***** SOURCE DATA *****

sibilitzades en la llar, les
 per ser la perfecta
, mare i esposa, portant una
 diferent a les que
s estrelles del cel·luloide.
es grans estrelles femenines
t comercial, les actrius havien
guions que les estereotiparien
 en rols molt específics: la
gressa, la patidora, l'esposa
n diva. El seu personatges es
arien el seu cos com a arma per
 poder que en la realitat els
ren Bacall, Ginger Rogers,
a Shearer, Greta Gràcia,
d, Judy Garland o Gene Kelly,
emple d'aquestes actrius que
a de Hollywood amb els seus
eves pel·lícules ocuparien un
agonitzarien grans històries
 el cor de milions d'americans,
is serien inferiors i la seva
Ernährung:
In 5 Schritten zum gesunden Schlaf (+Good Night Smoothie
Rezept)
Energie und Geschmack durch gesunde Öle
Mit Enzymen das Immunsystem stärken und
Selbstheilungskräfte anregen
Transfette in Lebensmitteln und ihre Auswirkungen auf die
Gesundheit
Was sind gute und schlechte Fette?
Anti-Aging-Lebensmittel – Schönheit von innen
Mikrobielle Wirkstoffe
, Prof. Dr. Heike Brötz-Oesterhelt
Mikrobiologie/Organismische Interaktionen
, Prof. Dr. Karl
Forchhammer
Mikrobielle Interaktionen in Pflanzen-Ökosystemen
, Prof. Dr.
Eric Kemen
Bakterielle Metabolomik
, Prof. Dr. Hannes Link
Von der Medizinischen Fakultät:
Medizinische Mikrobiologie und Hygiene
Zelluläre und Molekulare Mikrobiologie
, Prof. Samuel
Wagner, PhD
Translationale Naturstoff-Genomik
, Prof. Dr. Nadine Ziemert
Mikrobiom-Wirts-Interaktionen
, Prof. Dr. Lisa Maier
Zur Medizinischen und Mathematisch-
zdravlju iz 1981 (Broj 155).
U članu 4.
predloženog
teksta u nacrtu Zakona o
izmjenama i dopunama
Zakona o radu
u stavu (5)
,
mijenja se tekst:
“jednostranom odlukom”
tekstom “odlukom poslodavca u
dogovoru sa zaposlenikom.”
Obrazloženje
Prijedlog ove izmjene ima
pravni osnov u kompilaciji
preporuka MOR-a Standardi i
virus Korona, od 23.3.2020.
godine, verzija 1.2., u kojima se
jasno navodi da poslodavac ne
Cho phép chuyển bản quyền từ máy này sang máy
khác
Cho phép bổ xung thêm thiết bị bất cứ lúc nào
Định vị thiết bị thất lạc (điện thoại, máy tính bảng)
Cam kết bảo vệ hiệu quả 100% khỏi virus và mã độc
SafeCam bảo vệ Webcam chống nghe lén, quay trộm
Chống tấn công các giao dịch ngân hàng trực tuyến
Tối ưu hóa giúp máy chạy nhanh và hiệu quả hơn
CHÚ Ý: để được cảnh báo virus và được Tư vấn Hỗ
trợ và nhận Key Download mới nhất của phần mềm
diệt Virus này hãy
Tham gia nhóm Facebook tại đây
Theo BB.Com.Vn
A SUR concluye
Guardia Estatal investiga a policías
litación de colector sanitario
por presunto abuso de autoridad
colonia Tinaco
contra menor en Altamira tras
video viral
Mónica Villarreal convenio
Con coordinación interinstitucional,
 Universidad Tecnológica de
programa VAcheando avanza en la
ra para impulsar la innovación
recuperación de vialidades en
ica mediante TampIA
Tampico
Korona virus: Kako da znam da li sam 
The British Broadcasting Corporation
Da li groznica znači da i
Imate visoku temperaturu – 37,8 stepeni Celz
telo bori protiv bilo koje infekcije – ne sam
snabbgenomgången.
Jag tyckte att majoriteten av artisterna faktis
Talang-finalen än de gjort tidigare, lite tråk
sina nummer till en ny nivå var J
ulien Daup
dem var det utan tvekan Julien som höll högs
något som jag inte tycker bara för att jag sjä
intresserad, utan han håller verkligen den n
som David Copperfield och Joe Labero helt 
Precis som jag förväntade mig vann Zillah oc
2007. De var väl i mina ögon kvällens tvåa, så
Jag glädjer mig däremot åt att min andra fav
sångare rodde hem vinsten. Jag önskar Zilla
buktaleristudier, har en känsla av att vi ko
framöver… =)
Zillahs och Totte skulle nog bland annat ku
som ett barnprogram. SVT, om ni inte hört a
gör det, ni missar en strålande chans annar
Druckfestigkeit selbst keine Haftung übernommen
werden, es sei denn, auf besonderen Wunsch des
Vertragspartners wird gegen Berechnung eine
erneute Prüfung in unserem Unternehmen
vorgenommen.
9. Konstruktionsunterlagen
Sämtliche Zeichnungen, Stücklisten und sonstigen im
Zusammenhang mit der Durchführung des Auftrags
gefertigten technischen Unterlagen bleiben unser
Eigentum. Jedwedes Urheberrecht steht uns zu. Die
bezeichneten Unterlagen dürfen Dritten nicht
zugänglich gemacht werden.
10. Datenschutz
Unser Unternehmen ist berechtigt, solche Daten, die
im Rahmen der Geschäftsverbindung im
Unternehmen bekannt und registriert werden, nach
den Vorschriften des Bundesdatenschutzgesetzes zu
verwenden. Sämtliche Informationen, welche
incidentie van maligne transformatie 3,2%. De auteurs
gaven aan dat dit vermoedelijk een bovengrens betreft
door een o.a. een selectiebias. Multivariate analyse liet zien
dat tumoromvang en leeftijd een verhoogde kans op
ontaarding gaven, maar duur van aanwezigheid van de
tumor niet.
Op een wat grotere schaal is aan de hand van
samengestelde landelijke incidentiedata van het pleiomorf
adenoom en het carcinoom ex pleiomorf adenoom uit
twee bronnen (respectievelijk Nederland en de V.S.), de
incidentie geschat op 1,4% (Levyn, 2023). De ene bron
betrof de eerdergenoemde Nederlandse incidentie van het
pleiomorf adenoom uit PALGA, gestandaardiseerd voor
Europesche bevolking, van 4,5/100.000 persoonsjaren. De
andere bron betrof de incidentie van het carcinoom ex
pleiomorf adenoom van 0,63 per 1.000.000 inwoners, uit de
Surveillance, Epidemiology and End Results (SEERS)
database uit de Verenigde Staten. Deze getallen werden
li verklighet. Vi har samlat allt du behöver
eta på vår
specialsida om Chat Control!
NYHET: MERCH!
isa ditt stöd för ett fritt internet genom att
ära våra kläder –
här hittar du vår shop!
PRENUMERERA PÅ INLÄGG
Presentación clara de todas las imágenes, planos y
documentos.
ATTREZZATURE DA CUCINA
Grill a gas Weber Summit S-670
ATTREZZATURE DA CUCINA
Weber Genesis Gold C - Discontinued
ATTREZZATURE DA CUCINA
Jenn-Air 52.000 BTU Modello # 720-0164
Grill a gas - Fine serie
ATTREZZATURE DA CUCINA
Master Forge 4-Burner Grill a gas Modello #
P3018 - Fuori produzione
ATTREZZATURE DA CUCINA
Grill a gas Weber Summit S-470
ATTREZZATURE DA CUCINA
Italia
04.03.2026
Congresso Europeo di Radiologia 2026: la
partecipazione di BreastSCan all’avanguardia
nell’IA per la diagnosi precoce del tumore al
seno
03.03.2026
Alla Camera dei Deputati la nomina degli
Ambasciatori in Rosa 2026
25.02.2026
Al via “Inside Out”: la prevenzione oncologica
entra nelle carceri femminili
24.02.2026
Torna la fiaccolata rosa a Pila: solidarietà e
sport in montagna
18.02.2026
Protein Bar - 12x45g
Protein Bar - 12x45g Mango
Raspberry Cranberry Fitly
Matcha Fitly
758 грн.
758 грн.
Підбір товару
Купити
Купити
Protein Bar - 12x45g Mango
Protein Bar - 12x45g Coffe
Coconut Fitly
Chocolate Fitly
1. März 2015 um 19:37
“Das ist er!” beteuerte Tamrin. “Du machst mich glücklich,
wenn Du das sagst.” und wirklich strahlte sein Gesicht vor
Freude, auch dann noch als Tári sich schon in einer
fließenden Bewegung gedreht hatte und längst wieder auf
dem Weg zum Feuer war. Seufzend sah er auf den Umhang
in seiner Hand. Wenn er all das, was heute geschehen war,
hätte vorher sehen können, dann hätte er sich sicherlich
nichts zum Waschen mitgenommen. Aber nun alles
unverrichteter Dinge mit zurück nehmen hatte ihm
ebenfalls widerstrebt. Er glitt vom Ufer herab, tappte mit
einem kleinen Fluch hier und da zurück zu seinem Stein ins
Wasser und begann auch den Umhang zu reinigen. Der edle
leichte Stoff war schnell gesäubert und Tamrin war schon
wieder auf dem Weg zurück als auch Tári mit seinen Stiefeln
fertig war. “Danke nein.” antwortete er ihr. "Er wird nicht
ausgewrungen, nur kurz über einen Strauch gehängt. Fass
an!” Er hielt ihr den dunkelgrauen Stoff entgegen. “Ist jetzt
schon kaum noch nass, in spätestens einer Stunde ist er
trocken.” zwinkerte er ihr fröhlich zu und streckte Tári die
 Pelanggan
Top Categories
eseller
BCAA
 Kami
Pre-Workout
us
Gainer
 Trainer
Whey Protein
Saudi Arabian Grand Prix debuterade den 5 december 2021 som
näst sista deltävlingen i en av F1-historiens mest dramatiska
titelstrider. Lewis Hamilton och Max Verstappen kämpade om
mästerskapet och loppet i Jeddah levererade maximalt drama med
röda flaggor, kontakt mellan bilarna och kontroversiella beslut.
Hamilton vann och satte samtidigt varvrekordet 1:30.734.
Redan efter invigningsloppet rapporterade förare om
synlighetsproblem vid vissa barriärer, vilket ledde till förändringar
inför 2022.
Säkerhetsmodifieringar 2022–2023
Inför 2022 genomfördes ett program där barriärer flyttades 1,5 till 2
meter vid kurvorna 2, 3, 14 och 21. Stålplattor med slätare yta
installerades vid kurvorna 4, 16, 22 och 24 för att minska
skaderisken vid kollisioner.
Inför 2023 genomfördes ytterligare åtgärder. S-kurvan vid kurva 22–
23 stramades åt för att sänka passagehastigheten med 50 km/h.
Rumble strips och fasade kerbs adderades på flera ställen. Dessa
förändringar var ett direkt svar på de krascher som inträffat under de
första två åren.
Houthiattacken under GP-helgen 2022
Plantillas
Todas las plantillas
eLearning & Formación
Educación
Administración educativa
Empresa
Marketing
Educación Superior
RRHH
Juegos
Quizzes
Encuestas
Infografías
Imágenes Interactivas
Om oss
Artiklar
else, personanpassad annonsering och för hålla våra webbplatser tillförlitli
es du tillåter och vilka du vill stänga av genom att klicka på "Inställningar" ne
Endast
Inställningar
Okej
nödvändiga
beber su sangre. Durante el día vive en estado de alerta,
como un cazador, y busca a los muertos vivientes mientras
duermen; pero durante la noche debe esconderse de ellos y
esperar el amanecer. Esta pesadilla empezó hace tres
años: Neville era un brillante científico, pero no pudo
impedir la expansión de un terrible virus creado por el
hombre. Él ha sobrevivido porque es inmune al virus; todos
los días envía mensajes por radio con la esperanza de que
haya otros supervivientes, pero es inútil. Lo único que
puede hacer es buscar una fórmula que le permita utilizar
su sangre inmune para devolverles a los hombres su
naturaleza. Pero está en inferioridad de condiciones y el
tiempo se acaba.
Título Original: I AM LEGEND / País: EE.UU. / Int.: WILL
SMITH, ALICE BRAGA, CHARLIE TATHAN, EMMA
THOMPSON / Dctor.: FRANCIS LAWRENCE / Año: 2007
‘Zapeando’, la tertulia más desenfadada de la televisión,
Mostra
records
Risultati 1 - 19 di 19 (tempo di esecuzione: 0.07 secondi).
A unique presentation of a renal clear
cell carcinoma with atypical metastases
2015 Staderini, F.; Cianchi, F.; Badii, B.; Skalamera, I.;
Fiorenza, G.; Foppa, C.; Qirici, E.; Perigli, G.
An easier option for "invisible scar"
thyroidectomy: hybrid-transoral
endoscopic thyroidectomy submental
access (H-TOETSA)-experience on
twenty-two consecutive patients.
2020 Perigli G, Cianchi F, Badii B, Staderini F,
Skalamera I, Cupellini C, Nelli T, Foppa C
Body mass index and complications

*****

### TASK BRIEF:
Above are the entries. Copy exactly the part that opens with the line containing "predloženog" and closes with the line containing "Định vị thiết", and no more.

### FINISHED EXERCISE:
predloženog
teksta u nacrtu Zakona o
izmjenama i dopunama
Zakona o radu
u stavu (5)
,
mijenja se tekst:
“jednostranom odlukom”
tekstom “odlukom poslodavca u
dogovoru sa zaposlenikom.”
Obrazloženje
Prijedlog ove izmjene ima
pravni osnov u kompilaciji
preporuka MOR-a Standardi i
virus Korona, od 23.3.2020.
godine, verzija 1.2., u kojima se
jasno navodi da poslodavac ne
Cho phép chuyển bản quyền từ máy này sang máy
khác
Cho phép bổ xung thêm thiết bị bất cứ lúc nào
Định vị thiết bị thất lạc (điện thoại, máy tính bảng)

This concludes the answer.